With Iris now infected with this vampire virus, Donovan finds new use in his mother, and so does Ramona. Iris is appointed as their inside man, setting into motion (finally) the plan to take down The Countess. “I don’t know if that’s Oedipal or just mercenary.” Either way, it’s apparent that any thrills which come out of it will be conveniently withheld. The problem with this plot line is that it spends too much time luxuriating in its own machinations, which at this point are non-existent. What is Iris supposed to be doing exactly? This isn’t answered, but we do get a look into Iris’s own plights. There are several points in the episode where characters dismiss her as invisible or useless in some way. Women over fifty (hell, over forty) are often treated as if their worth has flown out the window and they are left a shell. Iris wrestles with this fact but, with a little introspection, courtesy of Liz Taylor herself, Iris finds some confidence in spilling the blood of a highly undesirable hipster couple. It’s a rewarding experience that is unfortunately a bit too rushed and thus the full weight of Iris’s pain and new potential to regain some vitality in her life are felt just in spontaneous spurts. Kathy Bates gives it her all with what is written and succeeds—it’s a shame the episode’s haphazard direction can’t keep up with her.
Still infinitely more satisfying is the reveal of Liz Taylor’s own backstory. As rushed and conventionally contrived as this character’s history turns out to be, it solidifies itself as one significant to the times. It’s also the part of the episode that really helps tie this unbalanced episode together, elucidating on this theme of two separate selves. It’s strange that this is perhaps the campiest segment of the episode when compared to the rest of it, which does contain brief meditative moments and elongated scenes of seriously violent chaos. The episode’s atmosphere switches too rapidly to convey the action onscreen with a sense of organic thrill. With this said, the revealed companionship between Liz Taylor and The Countess has some poignant moments and helps soften up the often hard Elizabeth a bit. At least before she (justly) slaughters two homophobes. She seems keen on having everyone embrace their shadow. Maybe a bit too keen for anyone else’s good but her own.
Any other plot developments in the episode come across as mere afterthoughts, especially when we catch up a bit with John Lowe, who more and more is losing track of his time and his mind. The killer experience he had from last week’s installment has him in a tough spot—fired from the police force and spiraling. Somehow he ends up in bed with Hypodermic Sally. These two have a strange attraction to one another that recurs too often to be random. If Sally is right about their magnetic attraction occurring again and again—it being their destiny—then John is hiding from his shadow. But dear old Sally sees it as clear as day.

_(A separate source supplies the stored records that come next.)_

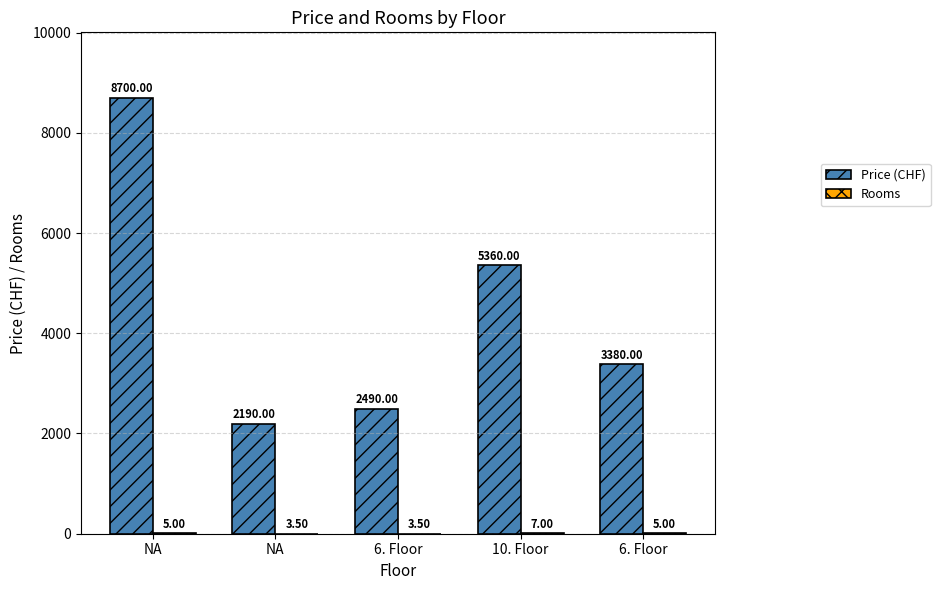

What is the sum of the Price (CHF) values at 6. Floor and NA?

4680.0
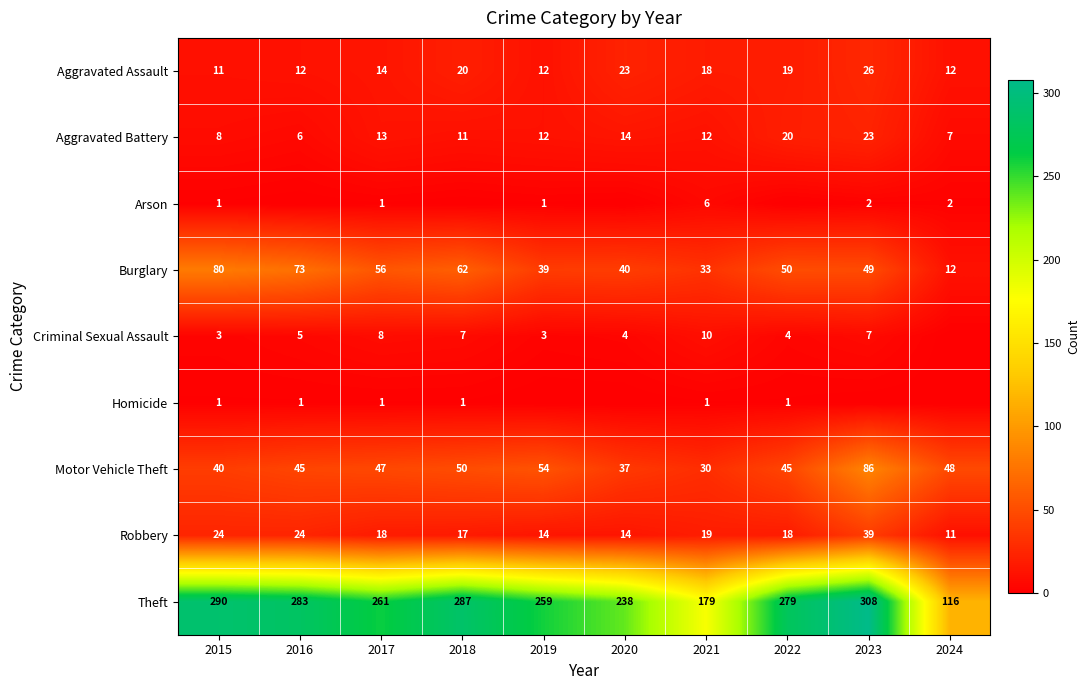

What is the difference between the highest and lowest values at 2024?

116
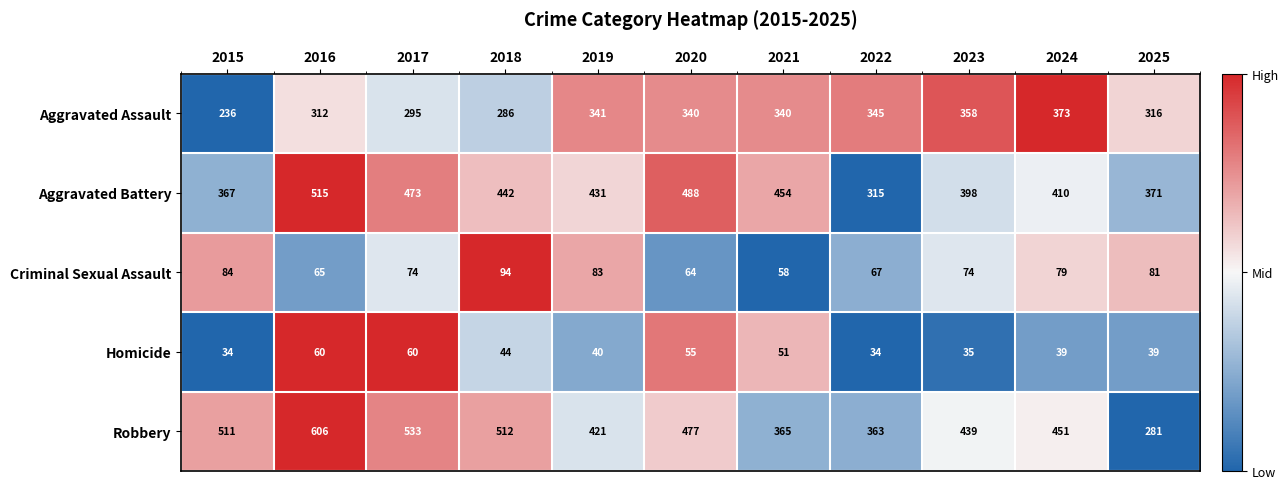

What is the sum of the Criminal Sexual Assault values at 2015 and 2024?

163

And from here, there is nowhere to go but up. A great deal seems to happen in this hour; a bloody grade school massacre, several key character developments and various incidents of brow-raising tension. The episode’s theme, while all over the place, makes for a thoughtful exploration concerning the messy frivolity of youth. Still, much like the rest of this season, it’s all a little too much—this excess of story that could be more compelling if constructed with the weight of its true value. This chapter reminds us that the true confrontations are yet to be had and even often had between the compliant self and its screaming shadow. When the anticipated character-to-character confrontations finally do happen, let’s hope there will be more than string and contrived themes holding them together. “Room Service” gets 3 out of 5 stars!